WHAT YOU NEED TO DO
Reproduce the text of every record below line for line, leaving out the pictures.

Text extractions by page

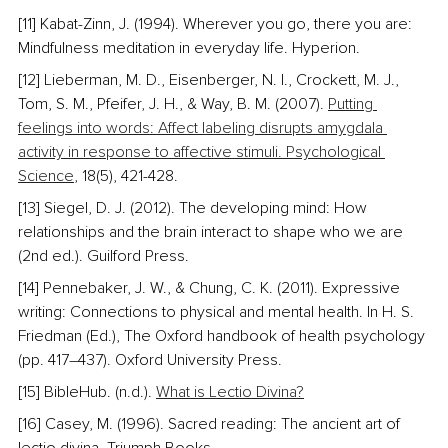
[11] Kabat-Zinn, J. (1994). Wherever you go, there you are: 
Mindfulness meditation in everyday life. Hyperion.
[12] Lieberman, M. D., Eisenberger, N. I., Crockett, M. J., 
Tom, S. M., Pfeifer, J. H., & Way, B. M. (2007). 
Putting 
feelings into words: Affect labeling disrupts amygdala 
activity in response to affective stimuli. Psychological 
Science
, 18(5), 421-428.
[13] Siegel, D. J. (2012). The developing mind: How 
relationships and the brain interact to shape who we are 
(2nd ed.). Guilford Press.
[14] Pennebaker, J. W., & Chung, C. K. (2011). Expressive 
writing: Connections to physical and mental health. In H. S. 
Friedman (Ed.), The Oxford handbook of health psychology 
(pp. 417–437). Oxford University Press.
[15] BibleHub. (n.d.). 
What is Lectio Divina?
[16] Casey, M. (1996). Sacred reading: The ancient art of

EXPECTED OUTPUT
[11] Kabat-Zinn, J. (1994). Wherever you go, there you are: 
Mindfulness meditation in everyday life. Hyperion.
[12] Lieberman, M. D., Eisenberger, N. I., Crockett, M. J., 
Tom, S. M., Pfeifer, J. H., & Way, B. M. (2007). 
Putting 
feelings into words: Affect labeling disrupts amygdala 
activity in response to affective stimuli. Psychological 
Science
, 18(5), 421-428.
[13] Siegel, D. J. (2012). The developing mind: How 
relationships and the brain interact to shape who we are 
(2nd ed.). Guilford Press.
[14] Pennebaker, J. W., & Chung, C. K. (2011). Expressive 
writing: Connections to physical and mental health. In H. S. 
Friedman (Ed.), The Oxford handbook of health psychology 
(pp. 417–437). Oxford University Press.
[15] BibleHub. (n.d.). 
What is Lectio Divina?
[16] Casey, M. (1996). Sacred reading: The ancient art of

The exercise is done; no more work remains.